At 6:20 Diana herself rose. Dressed in her robe, she went downstairs and made coffee and got the newspaper and defrosted some bagels. Having slept well without Frank’s presence, she was upbeat; although she had a busy schedule that day, darned if she wasn’t going to find time for a little Christmas shopping in the afternoon. Frank was determined to give Megan a new set of tires for Christmas, which made Diana equally determined to buy her something frivolous on her own.

Just as she sat down with her coffee and the newspaper, she heard footsteps on the stairs, and Frank appeared. “Hey,” he yawned, setting his hand on her shoulder. It was cold and weighed heavily, like a gel pack.

“Hey yourself,” said Diana. “There’s coffee.”

“Half decaf?” asked Frank.

Diana nodded. Actually the coffee was as leaded as it could get. It wouldn’t kill her husband to get a little buzz once in a while.

“Don’t cook for me tonight,” he told her. “I’ve got racquetball with Richard, and then we’re having dinner.”

Again, Diana didn’t mind that he would be gone; she liked having the house to herself. She would swim, make a salad, read a book.

“Hey—isn’t Megan almost finished with her exams?”
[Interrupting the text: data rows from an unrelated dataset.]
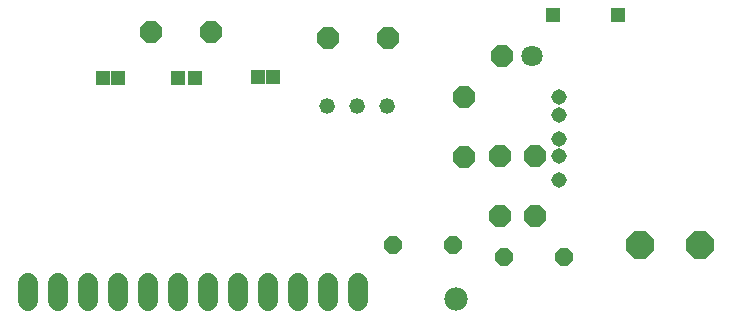
<source format=gbs>
G75*
%MOIN*%
%OFA0B0*%
%FSLAX24Y24*%
%IPPOS*%
%LPD*%
%AMOC8*
5,1,8,0,0,1.08239X$1,22.5*
%
%ADD10C,0.0520*%
%ADD11C,0.0710*%
%ADD12OC8,0.0710*%
%ADD13OC8,0.0600*%
%ADD14OC8,0.0905*%
%ADD15C,0.0680*%
%ADD16C,0.0780*%
%ADD17C,0.0516*%
%ADD18R,0.0476X0.0476*%
D10*
X033141Y021287D03*
X034141Y021287D03*
X035141Y021287D03*
D11*
X039996Y022941D03*
D12*
X038996Y022941D03*
X037724Y021578D03*
X035181Y023531D03*
X033181Y023531D03*
X029275Y023728D03*
X027275Y023728D03*
X037724Y019578D03*
X038905Y019610D03*
X040086Y019610D03*
X040086Y017610D03*
X038905Y017610D03*
D13*
X037346Y016641D03*
X039047Y016248D03*
X041047Y016248D03*
X035346Y016641D03*
D14*
X043574Y016641D03*
X045574Y016641D03*
D15*
X023169Y015367D02*
X023169Y014767D01*
X024169Y014767D02*
X024169Y015367D01*
X025169Y015367D02*
X025169Y014767D01*
X026169Y014767D02*
X026169Y015367D01*
X027169Y015367D02*
X027169Y014767D01*
X028169Y014767D02*
X028169Y015367D01*
X029169Y015367D02*
X029169Y014767D01*
X030169Y014767D02*
X030169Y015367D01*
X031169Y015367D02*
X031169Y014767D01*
X032169Y014767D02*
X032169Y015367D01*
X033169Y015367D02*
X033169Y014767D01*
X034169Y014767D02*
X034169Y015367D01*
D16*
X037448Y014830D03*
D17*
X040874Y018807D03*
X040874Y019594D03*
X040874Y020185D03*
X040874Y020972D03*
X040874Y021563D03*
D18*
X040677Y024319D03*
X042842Y024319D03*
X031346Y022232D03*
X030834Y022232D03*
X028748Y022193D03*
X028196Y022193D03*
X026189Y022193D03*
X025677Y022193D03*
M02*

</source>
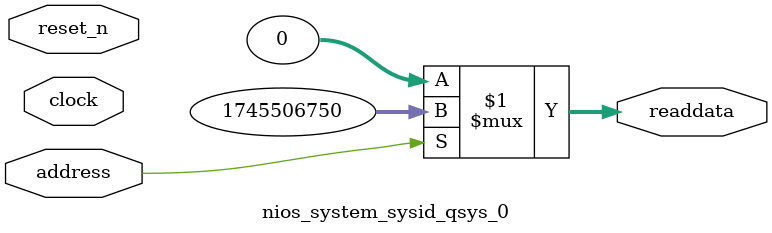
<source format=v>



// synthesis translate_off
`timescale 1ns / 1ps
// synthesis translate_on

// turn off superfluous verilog processor warnings 
// altera message_level Level1 
// altera message_off 10034 10035 10036 10037 10230 10240 10030 

module nios_system_sysid_qsys_0 (
               // inputs:
                address,
                clock,
                reset_n,

               // outputs:
                readdata
             )
;

  output  [ 31: 0] readdata;
  input            address;
  input            clock;
  input            reset_n;

  wire    [ 31: 0] readdata;
  //control_slave, which is an e_avalon_slave
  assign readdata = address ? 1745506750 : 0;

endmodule



</source>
“Tomorrow,” replied Diana.

“It’ll be nice to have her around, won’t it?”

“Don’t get your hopes up,” Diana said. “She’s going to be much more interested in hooking up with friends than hanging out with us.”

“I hope you don’t mean Bill,” Frank said darkly.

Diana sucked air with her teeth. “Bill’s out of the picture.”

“I wonder about that.”

“Give it up, Frank. Trust me. He’s gone.”

“I trust you—it’s him I don’t trust. By the way, have you given any thought to what limits we’re going to set while Megan’s here at home? I don’t want to start waiting up for her all night again.”

Diana looked up from the paper. “She’s a freshman in college, Frank.”

“Who can respect our needs.”

Your
needs, she thought. I like staying up late.

“Never mind, we’ll cross that bridge later too,” said Frank. He swallowed the rest of his coffee and put the cup in the sink. “But we should figure out a policy. Don’t forget the bills, by the way.”

“Cup goes in the dishwasher.”

Frank opened the dishwasher and placed his cup in the center of the top rack, where it took up more space than necessary. “You always jump before I have a chance to do anything.”

“That’s because I know you, Frank. You were going to leave it in the sink for me. I’ve lived with you for twenty-two years, and you were going to leave it there because you know I’ll put it in myself since it bothers me and not you to have dirty dishes lying all over the kitchen. Did I leave my gloves in your car, by the way?”